Relmada Therapeutics, Inc. reported a net loss of approximately $17.6 million for the three months ended March 31, 2025, a decrease from a net loss of $21.8 million during the same period in 2024. The loss per share improved to $0.58 from $0.72 year-over-year. Total operating expenses for the quarter were approximately $18.2 million, down from $23.0 million in the prior year, primarily due to reduced research and development costs, which fell to $11.9 million from $13.3 million, and a significant decrease in general and administrative expenses, which dropped to $6.3 million from $9.7 million.

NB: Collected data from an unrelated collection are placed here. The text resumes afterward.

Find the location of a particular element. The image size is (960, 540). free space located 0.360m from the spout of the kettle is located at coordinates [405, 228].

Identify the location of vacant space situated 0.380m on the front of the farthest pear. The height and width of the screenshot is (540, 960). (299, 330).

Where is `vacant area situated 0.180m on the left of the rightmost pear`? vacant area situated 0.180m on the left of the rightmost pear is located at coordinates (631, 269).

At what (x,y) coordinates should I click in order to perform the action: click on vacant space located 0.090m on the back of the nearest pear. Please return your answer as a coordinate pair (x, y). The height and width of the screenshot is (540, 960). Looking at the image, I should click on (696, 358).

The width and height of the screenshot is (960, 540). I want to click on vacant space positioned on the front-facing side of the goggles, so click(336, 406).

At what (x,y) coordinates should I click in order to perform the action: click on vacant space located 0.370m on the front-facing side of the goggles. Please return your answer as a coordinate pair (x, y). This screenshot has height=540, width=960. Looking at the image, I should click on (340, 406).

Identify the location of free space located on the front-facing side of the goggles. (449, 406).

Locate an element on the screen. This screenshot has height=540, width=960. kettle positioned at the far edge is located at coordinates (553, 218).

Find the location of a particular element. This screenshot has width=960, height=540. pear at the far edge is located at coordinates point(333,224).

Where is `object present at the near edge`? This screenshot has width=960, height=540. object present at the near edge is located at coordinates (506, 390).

The company experienced a notable decline in cash and cash equivalents, which decreased to $1.1 million as of March 31, 2025, compared to $3.9 million at the end of 2024. Short-term investments also saw a reduction, falling to $25.9 million from $41.1 million. Current liabilities decreased to $5.2 million from $10.3 million, reflecting a reduction in accounts payable and accrued expenses. The accumulated deficit increased to approximately $658.4 million, up from $640.9 million at the end of 2024.

Strategically, Relmada has made significant moves to enhance its product pipeline. The company acquired Sepranolone, a Phase 2b-ready neurosteroid, for €3 million from Asarina Pharma AB, and entered into an exclusive licensing agreement for NDV-01, a novel chemotherapy delivery system for non-muscle invasive bladder cancer, with Trigone Pharma. These acquisitions are part of a broader strategy to diversify its development pipeline following the pause of its esmethadone program, which was deemed unlikely to succeed in pivotal trials.

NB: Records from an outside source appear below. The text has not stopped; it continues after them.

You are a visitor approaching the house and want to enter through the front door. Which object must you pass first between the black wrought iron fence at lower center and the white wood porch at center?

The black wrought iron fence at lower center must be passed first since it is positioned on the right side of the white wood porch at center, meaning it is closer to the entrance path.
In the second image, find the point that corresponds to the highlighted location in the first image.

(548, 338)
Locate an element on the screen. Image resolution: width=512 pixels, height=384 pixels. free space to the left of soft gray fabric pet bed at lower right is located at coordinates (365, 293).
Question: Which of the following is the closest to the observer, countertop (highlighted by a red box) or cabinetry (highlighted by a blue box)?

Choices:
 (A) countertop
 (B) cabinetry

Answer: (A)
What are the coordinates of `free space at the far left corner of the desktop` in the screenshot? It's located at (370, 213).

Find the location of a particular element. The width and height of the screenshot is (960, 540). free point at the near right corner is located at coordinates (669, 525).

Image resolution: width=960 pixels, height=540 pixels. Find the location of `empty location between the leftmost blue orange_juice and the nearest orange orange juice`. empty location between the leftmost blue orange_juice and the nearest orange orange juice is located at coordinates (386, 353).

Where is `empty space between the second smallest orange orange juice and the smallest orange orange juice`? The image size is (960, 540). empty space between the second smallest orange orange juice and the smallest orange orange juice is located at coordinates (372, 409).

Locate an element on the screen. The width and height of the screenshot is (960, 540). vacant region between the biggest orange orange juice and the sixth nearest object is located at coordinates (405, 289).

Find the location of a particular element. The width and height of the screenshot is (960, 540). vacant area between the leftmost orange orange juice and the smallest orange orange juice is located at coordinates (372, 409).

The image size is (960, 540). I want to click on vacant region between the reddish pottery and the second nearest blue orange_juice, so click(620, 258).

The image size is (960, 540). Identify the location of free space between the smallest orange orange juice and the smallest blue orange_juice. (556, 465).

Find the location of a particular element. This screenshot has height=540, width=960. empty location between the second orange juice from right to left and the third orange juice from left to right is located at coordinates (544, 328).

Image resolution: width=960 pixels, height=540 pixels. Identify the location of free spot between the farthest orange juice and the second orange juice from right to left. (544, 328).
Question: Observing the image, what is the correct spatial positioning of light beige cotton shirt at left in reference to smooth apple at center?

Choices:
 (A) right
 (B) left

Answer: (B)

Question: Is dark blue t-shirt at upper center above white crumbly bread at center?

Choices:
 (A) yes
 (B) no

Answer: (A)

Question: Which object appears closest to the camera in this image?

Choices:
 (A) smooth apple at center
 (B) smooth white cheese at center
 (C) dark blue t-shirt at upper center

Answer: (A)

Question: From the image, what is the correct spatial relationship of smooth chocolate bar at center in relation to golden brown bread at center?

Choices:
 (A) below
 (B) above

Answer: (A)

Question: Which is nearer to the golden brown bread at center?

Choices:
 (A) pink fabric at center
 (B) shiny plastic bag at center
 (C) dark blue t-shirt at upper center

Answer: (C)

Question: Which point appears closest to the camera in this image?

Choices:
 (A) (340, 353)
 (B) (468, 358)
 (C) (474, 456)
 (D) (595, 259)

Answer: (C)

Operationally, Relmada's focus on clinical development has led to a strategic review of its programs, resulting in the termination of the REL-P11 psilocybin program due to regulatory concerns and the early stage of development. The company is currently evaluating its clinical strategy for Sepranolone and NDV-01, with the latter already in a Phase 2 clinical trial. The company anticipates key milestones in the coming year, including further developments in these programs.

Looking ahead, Relmada faces challenges regarding liquidity, projecting insufficient funds to sustain operations for the next year without additional financing. Management is exploring various funding strategies, including potential public or private sales of equity or debt securities. The company has expressed uncertainty about its ability to secure necessary financing, which raises substantial doubt about its ability to continue as a going concern.